What you will do:
Find the string "down" in the listing and report every line that has it.
Source material below:
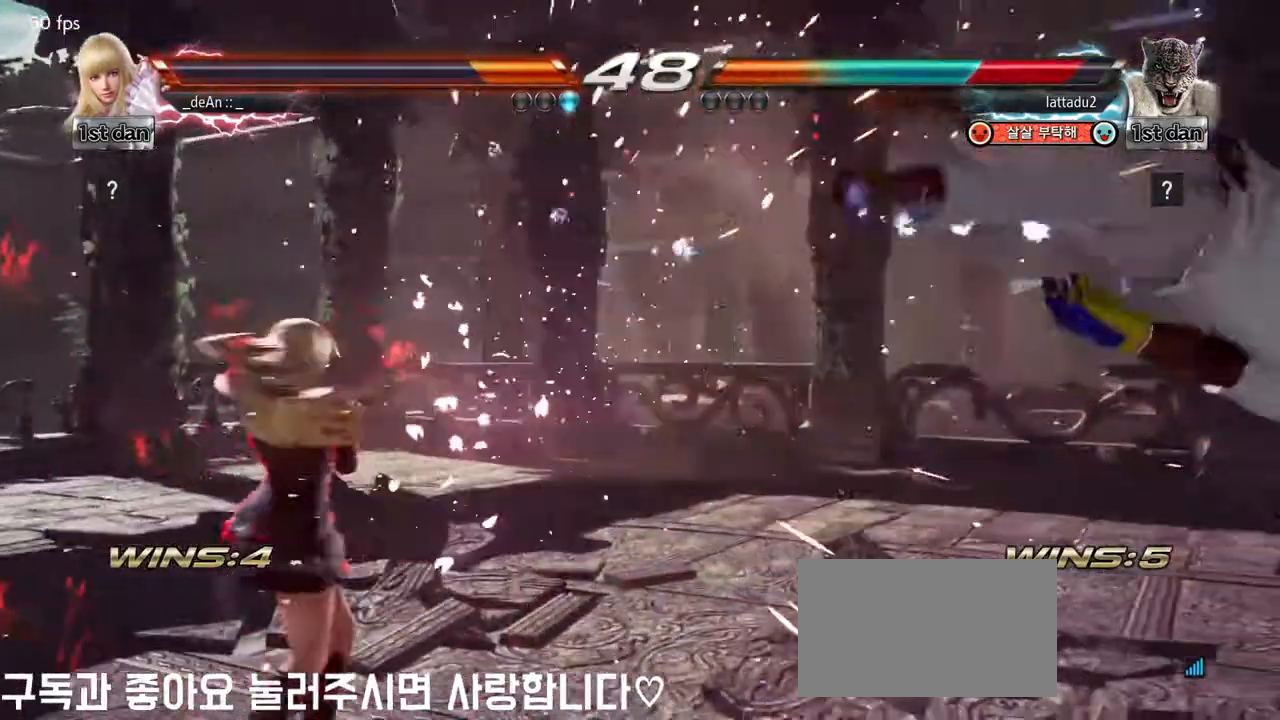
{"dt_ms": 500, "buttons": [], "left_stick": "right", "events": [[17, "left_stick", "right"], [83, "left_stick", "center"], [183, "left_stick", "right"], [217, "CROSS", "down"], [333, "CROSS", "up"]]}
End of Source material.
Source material below:
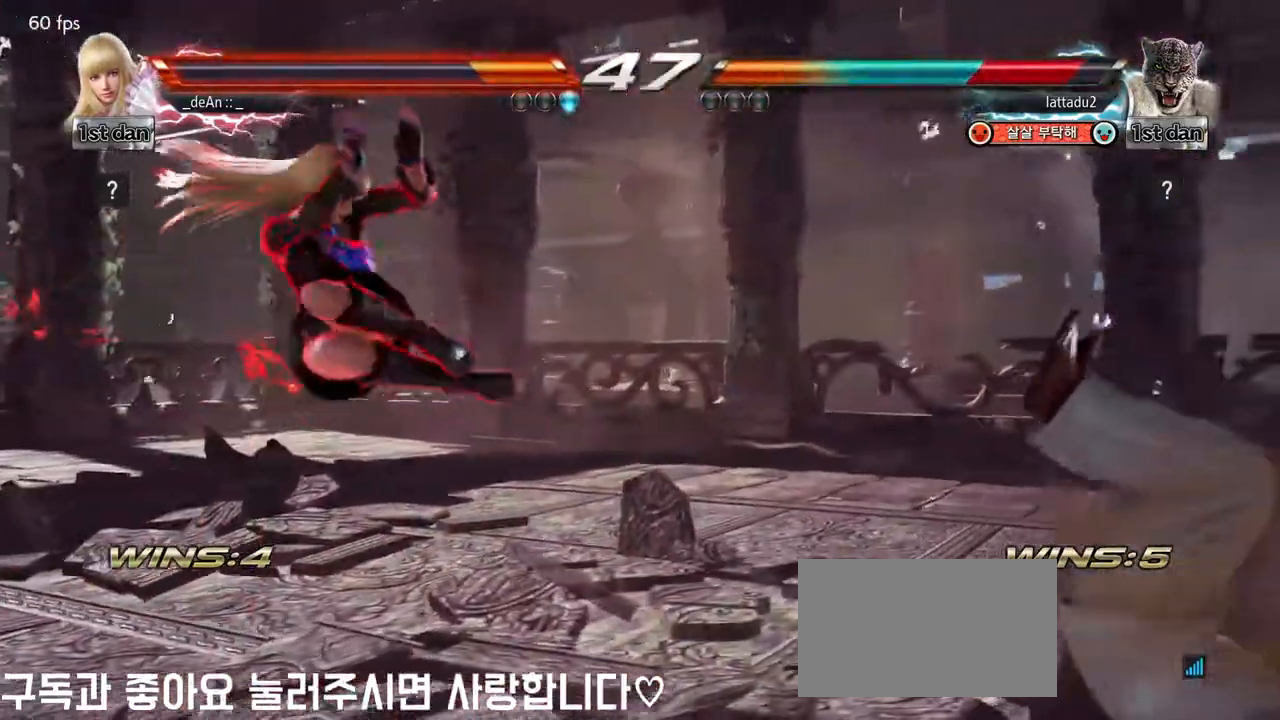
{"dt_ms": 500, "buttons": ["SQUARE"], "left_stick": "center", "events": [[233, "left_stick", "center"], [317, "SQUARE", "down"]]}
End of Source material.
Source material below:
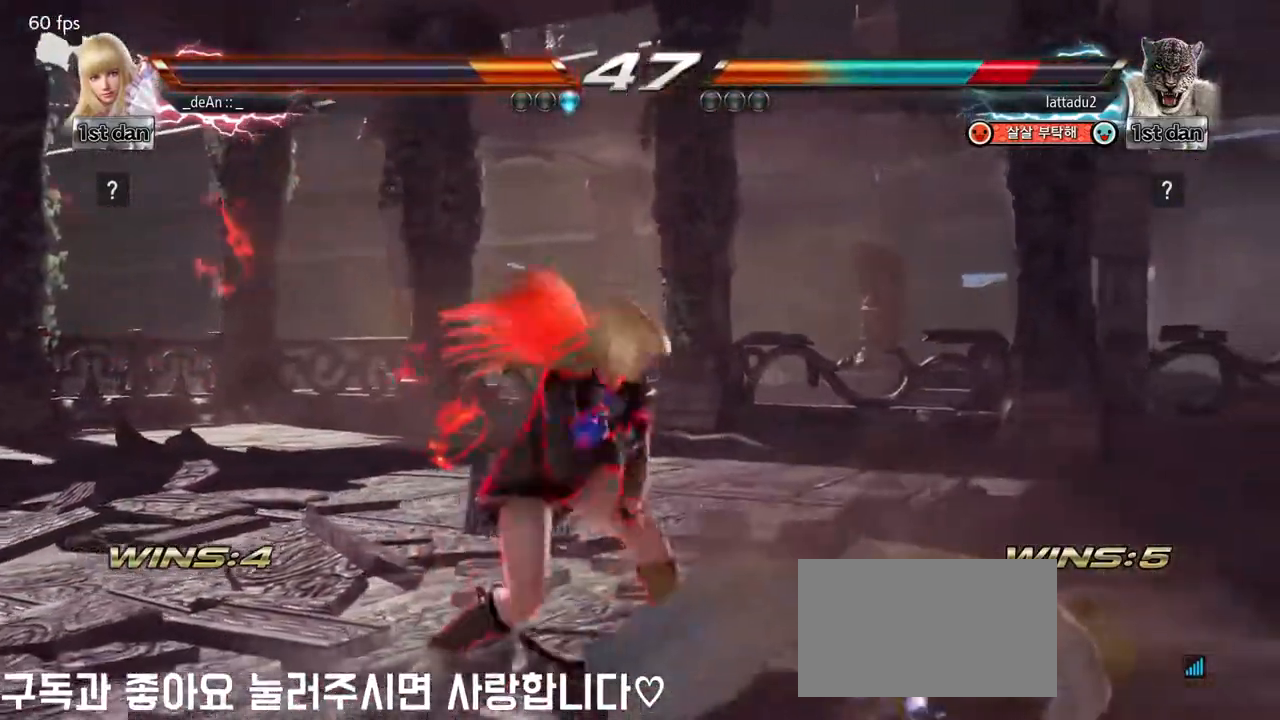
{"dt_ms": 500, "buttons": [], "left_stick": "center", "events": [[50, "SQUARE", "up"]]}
End of Source material.
The answer:
{"dt_ms": 500, "buttons": [], "left_stick": "right", "events": [[17, "left_stick", "right"], [83, "left_stick", "center"], [183, "left_stick", "right"], [217, "CROSS", "down"], [333, "CROSS", "up"]]}
{"dt_ms": 500, "buttons": ["SQUARE"], "left_stick": "center", "events": [[233, "left_stick", "center"], [317, "SQUARE", "down"]]}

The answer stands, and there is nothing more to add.